## Material to process
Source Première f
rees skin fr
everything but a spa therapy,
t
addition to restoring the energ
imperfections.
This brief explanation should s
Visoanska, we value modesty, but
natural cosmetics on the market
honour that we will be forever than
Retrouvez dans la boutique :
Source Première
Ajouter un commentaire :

## Problem statement
Please restate the material above, word for word and in full.

## Response to this task
Source Première f
rees skin fr
everything but a spa therapy,
t
addition to restoring the energ
imperfections.
This brief explanation should s
Visoanska, we value modesty, but
natural cosmetics on the market
honour that we will be forever than
Retrouvez dans la boutique :
Source Première
Ajouter un commentaire :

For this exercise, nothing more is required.